Open lazy-nurd opened this issue 3 years ago • 5 comments

Env

  • GPU : RTX 3090
  • OS : Ubuntu20.04
  • Cuda version : 11.4
  • TensorRT version : 22

About this repo

  • master
  • real-esrgan

Your problem

I have successfully converted X4 with outscale : 4 model to tensorrt, and I have seen good improvements in overall inference speed and memory footprint. But I want to convert RealESRGAN_x2plus to tensorrt with outscale 2. X2 plus uses pixel unshuffle before first convolution which seems very difficult to me to implement this in C++.

Please let me know how I can convert X2 to tensorrt or please add support for X2 conversion in your repository.

I am looking forward to hear from you. Thanks

lazy-nurd avatar Aug 27 '22 10:08 lazy-nurd

@yester31 Can you please suggest?

wang-xinyu avatar Aug 28 '22 06:08 wang-xinyu

added below code(Pixel unshuffle code) before conv_first and use RealESRGAN_x2plus weight

image

if (OUT_SCALE == 2) {
    // Pixel unshuffle.
    int h = INPUT_H / OUT_SCALE;
    int w = INPUT_W / OUT_SCALE;
    auto attn_shuffle = network->addShuffle(*prep);

    Dims shape_dims;
    std::vector<int> reshape_dims = { INPUT_C, h, OUT_SCALE, w, OUT_SCALE };
    shape_dims.nbDims = (int)reshape_dims.size();
    memcpy(shape_dims.d, reshape_dims.data(), reshape_dims.size() * sizeof(int));
    attn_shuffle->setReshapeDimensions(shape_dims);

    std::vector<int> trans_dims{ 0, 2, 4, 1, 3 };
    Permutation f_trans_dims; memcpy(f_trans_dims.order, trans_dims.data(), trans_dims.size() * sizeof(int));
    attn_shuffle->setSecondTranspose(f_trans_dims);

    auto attn_shuffle2 = network->addShuffle(*attn_shuffle->getOutput(0));
    attn_shuffle2->setReshapeDimensions(Dims3{ INPUT_C * OUT_SCALE * OUT_SCALE, h, w});
    prep = attn_shuffle2->getOutput(0);
}

yester31 avatar Aug 28 '22 09:08 yester31

This solved the issue.
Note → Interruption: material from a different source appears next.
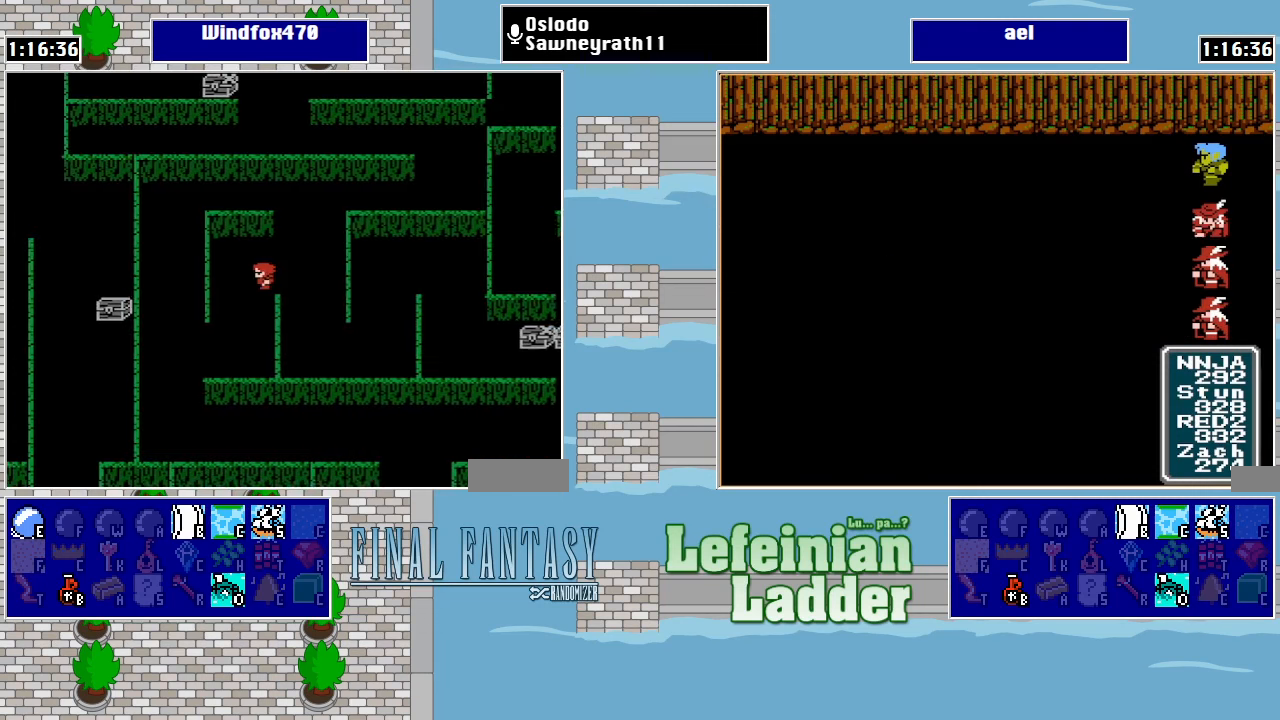
{"buttons": ["DPAD_LEFT"], "events": [[167, "DPAD_DOWN", "down"], [167, "DPAD_LEFT", "up"], [467, "DPAD_DOWN", "up"], [467, "DPAD_LEFT", "down"]]}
Thank you so much

lazy-nurd avatar Aug 30 '22 06:08 lazy-nurd

Hello, I have been successful in x2 conversion. But I want to infer the engine in Python and the results engine is giving are very odd.
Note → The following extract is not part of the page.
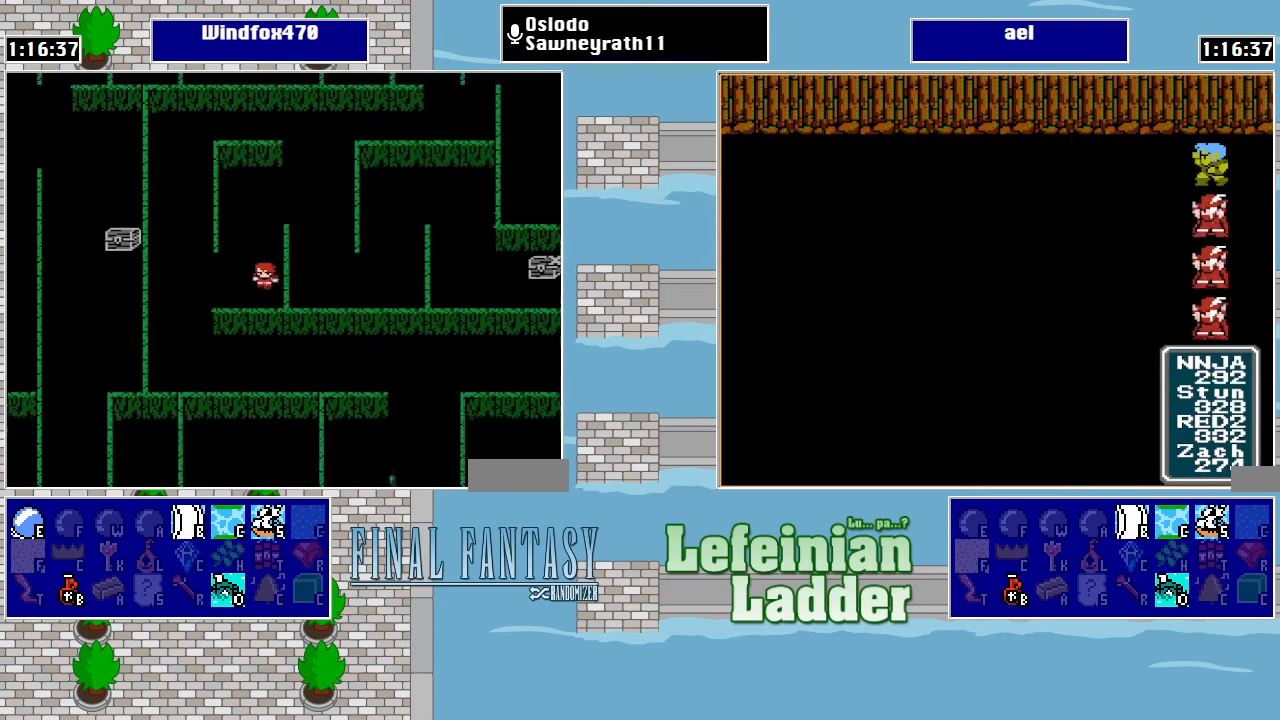
{"buttons": ["DPAD_DOWN"], "events": [[167, "DPAD_DOWN", "down"], [167, "DPAD_LEFT", "up"]]}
This is the script I am using for inferencing.

import os
import time
import cv2
import numpy as np
import pycuda.autoinit
import pycuda.driver as cuda
import tensorrt as trt
from PIL import Image


class HostDeviceMem(object):
    def __init__(self, host_mem, device_mem):
        self.host = host_mem
        self.device = device_mem

    def __str__(self):
        return "Host:\n" + str(self.host) + "\nDevice:\n" + str(self.device)

    def __repr__(self):
        return self.__str__()


def load_engine(trt_runtime, engine_path):
    with open(engine_path, "rb") as f:
        engine_data = f.read()
    engine = trt_runtime.deserialize_cuda_engine(engine_data)
    return engine


def allocate_buffers(engine, batch_size=1):

    inputs = []
    outputs = []
    bindings = []
    stream = cuda.Stream()

    for binding in engine:
        size = trt.volume(engine.get_binding_shape(binding)) * batch_size
        dtype = trt.nptype(engine.get_binding_dtype(binding))

        # Allocate host and device buffers
        host_mem = cuda.pagelocked_empty(size, dtype)
        device_mem = cuda.mem_alloc(host_mem.nbytes)
        # Append the device buffer to device bindings.
        bindings.append(int(device_mem))
        # Append to the appropriate list.
        if engine.binding_is_input(binding):
            inputs.append(HostDeviceMem(host_mem, device_mem))
        else:
            outputs.append(HostDeviceMem(host_mem, device_mem))
    return inputs, outputs, bindings, stream

def do_inference(context, bindings, inputs, outputs, stream, batch_size=1):
    # Transfer input data to the GPU.
    [cuda.memcpy_htod_async(inp.device, inp.host, stream) for inp in inputs]
    # Run inference.
    context.execute_async(
        batch_size=1, bindings=bindings, stream_handle=stream.handle
    )
    # Transfer predictions back from the GPU.
    [cuda.memcpy_dtoh_async(out.host, out.device, stream) for out in outputs]
    # Synchronize the stream
    stream.synchronize()
    # Return only the host outputs.
    return [out.host for out in outputs]

def preprocess_image(input_image_path):
    image_raw = cv2.imread(input_image_path)
    return image_raw

def process_image(arr, w, h):
    image = Image.fromarray(np.uint8(arr))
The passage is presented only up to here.